さて、お正月に実家に行きましたら、10年前、ドイツから日本に帰って来た時の写真を見せられました。ドイツにいる間に体重が8キロほど増えて帰ってきたのですが、今と比べるとずいぶん痩せているのです。どうも、この10年の間にさらに8キロほど増えたようです。それで、今年は少し体重を落とそうと決意しました。すでに一週間がたちましたが、体重はさらに少し・・・
今日の聖書は、主イエスがなさったたとえばなしです。いろいろなたとえ話をなさった最後の二つです。26節から29節の部分のたとえ話はひとりでに成長する種のたとえばなしと言われています。私のお腹と同じように、ひとりでに成長するわけです。
ここに面白い表現があります。27節です。
夜は寝て、朝は起き、そうこうしているうちに、種は芽を出して育ちます。どのようにしてか、人は知りません。

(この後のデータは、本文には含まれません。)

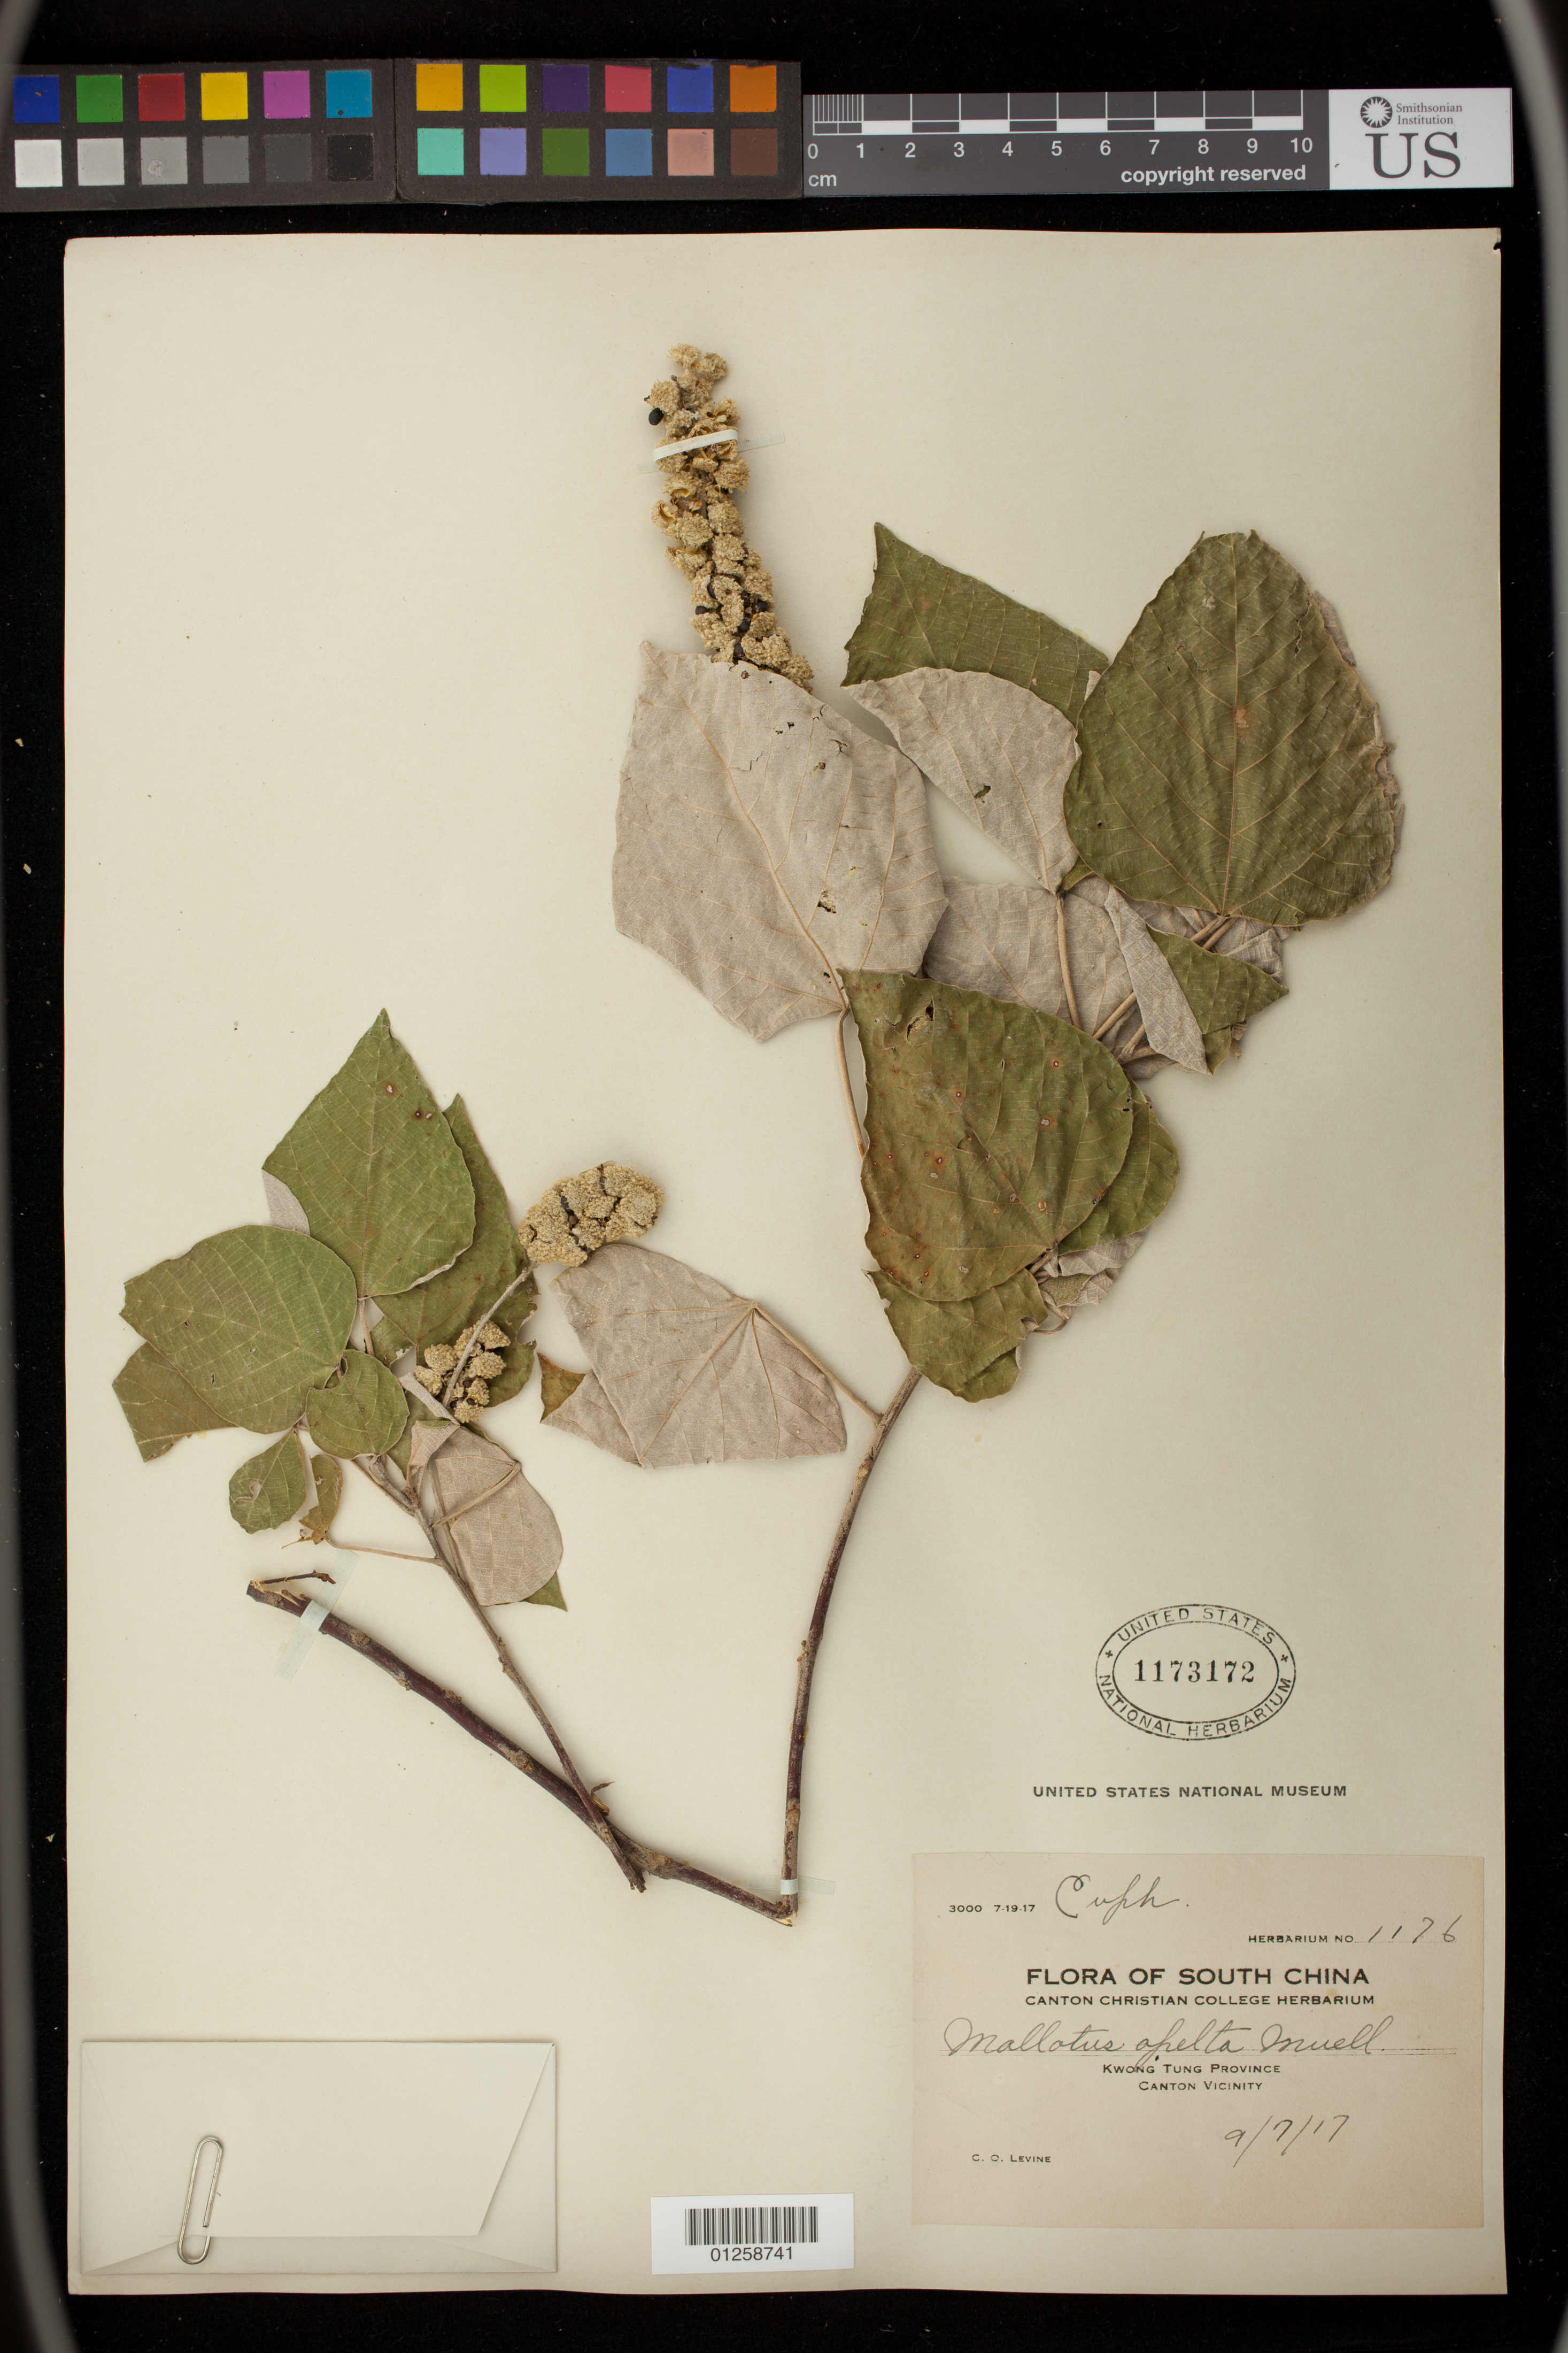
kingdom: Plantae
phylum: Tracheophyta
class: Magnoliopsida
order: Malpighiales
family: Euphorbiaceae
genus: Mallotus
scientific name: Mallotus apelta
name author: (Lour.) Müll. Arg.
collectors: C. O. Levine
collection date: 1917-09-07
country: China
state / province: Guangdong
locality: Guangzhou. Kwong Tung Province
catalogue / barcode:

この冒頭に「夜は寝て、朝は起き」と記されています。今度の2017年訳ではこう訳されました。
夜昼、寝たり起きたりしているうちに種は芽を出して育ちます。
私たちは、朝晩…という表現や、朝昼…という言い方をすると思いますが、聖書は反対です。夜に日が暮れると一日が始まったと考えるので、こういう書き方が出てくるわけです。これは、ただ、言葉の順番が入れ替わっているということだけではないと思います。私たちは夜になると今日一日起こった出来事を思いながら、眠ることによってリセットして、朝、新しい一日を迎えると考えて生活すると思います。ですから、夜眠られないということが起こったりするわけです。ところが、聖書の時代の人々の生活はそうではないのです。一日が終わって、新しい一日が始まったと考えながら眠りにつく。眠りから一日が始まるのです。ここの部分は、聖書が特にそれを強調しているのではなくて、ごく当然のことのように「夜は寝て、朝は起き」という書き方をしているのです。 (続きを読む…)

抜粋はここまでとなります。